The Toronto apartment rental market is hot but with little new product, existing building stock expensive and often locked up by long-term investors, it’s a tough play to get into.
Toronto real estate investment firm Cranson Capital believes it has hit on a winning way for investors to benefit from the rental market by buying newly built condos at a discount from condo developers. Cranson Capital’s Toronto condo REIT is an alternative to buying or developing apartments in a market with skyrocketing land cost and rising rents.
Cranson is targeting condo developments that are coming onto the market now and presenting the double-barreled benefits of lower land costs and rising future rents.
Cranson’s analysis
“If we can get a block of units in these buildings and be the landlord and rent them out, as the rents go up everywhere else (because of rising land prices) we can have our rents escalate as well. Our costs aren’t going to be as high as the new guy because we are buying from a developer who bought the land years ago,” said Devon Cranson, the company’s president.
“We’re also going to have a head start. We are going to be in the rental game in 2016 where right now there is a need and by 2019, 2020 our rents will be much higher, the value of our units will be much higher and we will be in a good position by then.”
The company’s president explained the plan initially was to either buy existing rental or develop in the city but quickly found out that it was priced out of the market.
“We like many have realized that condo is the new rental. Vacancy rates in the GTA are under 2% and in the downtown core it has been as low as 0.5%. There is a demand for rental and there is no supply so condo has been fulfilling that.”

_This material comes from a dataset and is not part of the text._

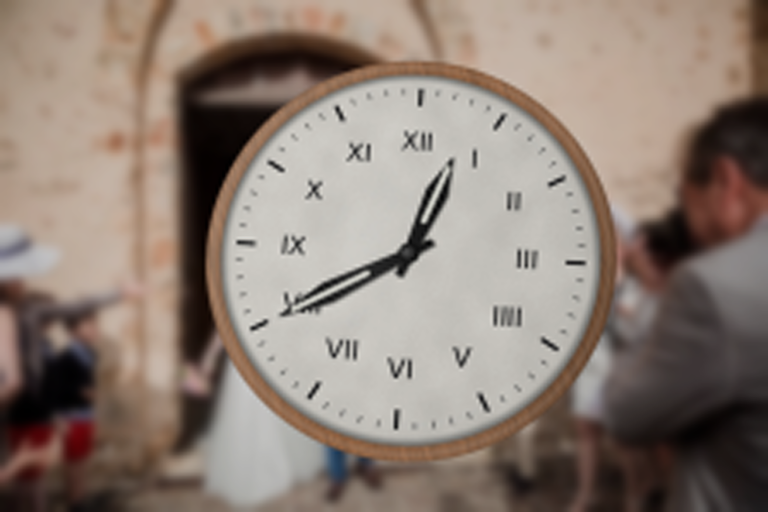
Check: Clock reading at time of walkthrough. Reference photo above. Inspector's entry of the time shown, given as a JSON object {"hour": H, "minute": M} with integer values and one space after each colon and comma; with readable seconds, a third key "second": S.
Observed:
{"hour": 12, "minute": 40}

A scarcity of development sites downtown
His firm estimated that land prices in the core have jumped by about 35% from 2014 to 2015 as real estate for development has become increasingly snapped up. “There is finally scarcity of land downtown, before 2015 there was still an abundance of sites and developers were buying them at $65 a foot on average. Today sites are closer to $120 a foot.”
To date, Cranson has been successful in acquiring units at a discount to retail prices paid by individuals (a mix of a volume discount, a tax saving for developers as well as savings passed on by not using a real estate agent, Cranson said).
So far it has contracted with one developer to buy 125 condo units in two separate projects and has closed on 30 of them to date.
Cranson’s acquisition criteria is threefold:
• The company seeks developers with a good reputation and track record for such things as building quality and maintenance fees.
• It is concentrating on the downtown core region bounded by Davenport to the north to Lake Ontario bounded on the west by Dufferin St. to the Don Valley Parkway to the east. “We like that pocket because it has the lowest vacancy and the highest rent” and is well served by transit and set to benefit from new jobs created by the continuing office tower building boom.
• The company also wants to only buy units that are close to completion. “We are not buying pre-construction and waiting a long time, we want to buy within 12 months of registration and we want a discount.”
The Numbers
The private REIT did provide a few relevant numbers on the initial purchase of 30 condos.
It laid down a “little less” than $3.5 million in equity on the 30 units as a 35% deposit with the remainder of the purchase price in a mortgage.
“The equity value of those units, because we bought at a discount and they have gone up in value already, on $3.5 million, we have already created $1.5 million in lift for investors in less than six months.”
The minimum investment for those looking to participate in the REIT is $10,000.